● Input data
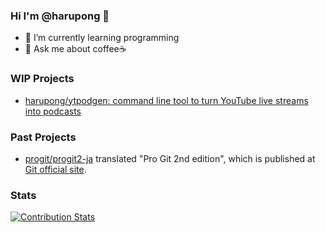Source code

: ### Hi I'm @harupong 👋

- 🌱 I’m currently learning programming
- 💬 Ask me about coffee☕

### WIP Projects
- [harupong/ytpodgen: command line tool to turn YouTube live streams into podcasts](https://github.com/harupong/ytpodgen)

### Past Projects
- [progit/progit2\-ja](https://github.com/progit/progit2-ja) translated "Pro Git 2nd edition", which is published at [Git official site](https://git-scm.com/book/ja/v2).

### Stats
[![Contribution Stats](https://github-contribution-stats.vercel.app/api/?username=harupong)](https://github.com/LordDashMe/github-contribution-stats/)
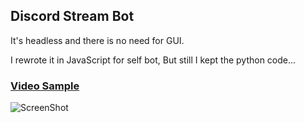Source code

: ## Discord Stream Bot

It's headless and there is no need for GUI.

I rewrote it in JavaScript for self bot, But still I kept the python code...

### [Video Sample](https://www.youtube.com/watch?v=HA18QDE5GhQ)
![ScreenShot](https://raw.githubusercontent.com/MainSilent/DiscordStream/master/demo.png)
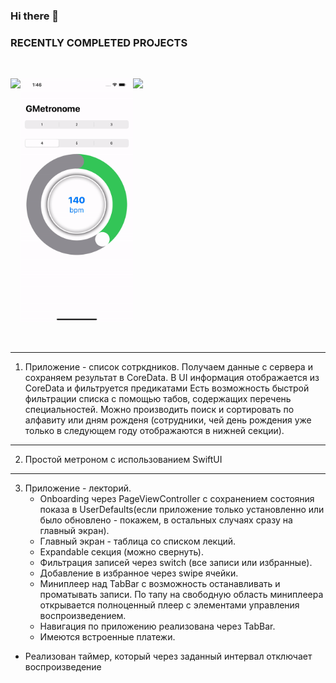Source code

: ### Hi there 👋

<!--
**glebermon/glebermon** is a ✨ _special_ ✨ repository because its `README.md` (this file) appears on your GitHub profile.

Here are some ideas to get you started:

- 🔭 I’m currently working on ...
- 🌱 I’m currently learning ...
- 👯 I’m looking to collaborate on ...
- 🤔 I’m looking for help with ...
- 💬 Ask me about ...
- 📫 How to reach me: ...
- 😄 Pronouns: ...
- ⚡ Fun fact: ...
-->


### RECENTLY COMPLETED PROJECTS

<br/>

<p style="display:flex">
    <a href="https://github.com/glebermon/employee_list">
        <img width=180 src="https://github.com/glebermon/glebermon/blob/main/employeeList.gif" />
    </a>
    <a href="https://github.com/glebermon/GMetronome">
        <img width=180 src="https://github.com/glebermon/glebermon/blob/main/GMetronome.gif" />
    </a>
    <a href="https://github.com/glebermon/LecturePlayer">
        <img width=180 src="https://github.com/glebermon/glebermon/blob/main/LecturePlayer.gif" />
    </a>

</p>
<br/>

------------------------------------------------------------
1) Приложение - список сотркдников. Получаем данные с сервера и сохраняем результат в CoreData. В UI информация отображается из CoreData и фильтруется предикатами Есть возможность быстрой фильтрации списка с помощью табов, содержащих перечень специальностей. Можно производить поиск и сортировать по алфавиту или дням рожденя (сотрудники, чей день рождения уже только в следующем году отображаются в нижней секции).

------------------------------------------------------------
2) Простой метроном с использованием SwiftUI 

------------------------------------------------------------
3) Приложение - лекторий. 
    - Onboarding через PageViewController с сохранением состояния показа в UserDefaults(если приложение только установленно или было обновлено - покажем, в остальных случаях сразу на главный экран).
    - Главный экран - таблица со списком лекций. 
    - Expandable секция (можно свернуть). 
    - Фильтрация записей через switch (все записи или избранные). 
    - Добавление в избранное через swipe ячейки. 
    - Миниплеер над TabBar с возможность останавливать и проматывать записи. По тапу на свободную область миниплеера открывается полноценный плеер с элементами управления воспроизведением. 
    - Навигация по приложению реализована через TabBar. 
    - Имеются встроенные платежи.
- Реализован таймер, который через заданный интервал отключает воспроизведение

● Task to carry out
All lines from the one that has "- Главный экран" through the end of the material above should be returned exactly; omit the rest.

● Task response
    - Главный экран - таблица со списком лекций. 
    - Expandable секция (можно свернуть). 
    - Фильтрация записей через switch (все записи или избранные). 
    - Добавление в избранное через swipe ячейки. 
    - Миниплеер над TabBar с возможность останавливать и проматывать записи. По тапу на свободную область миниплеера открывается полноценный плеер с элементами управления воспроизведением. 
    - Навигация по приложению реализована через TabBar. 
    - Имеются встроенные платежи.
- Реализован таймер, который через заданный интервал отключает воспроизведение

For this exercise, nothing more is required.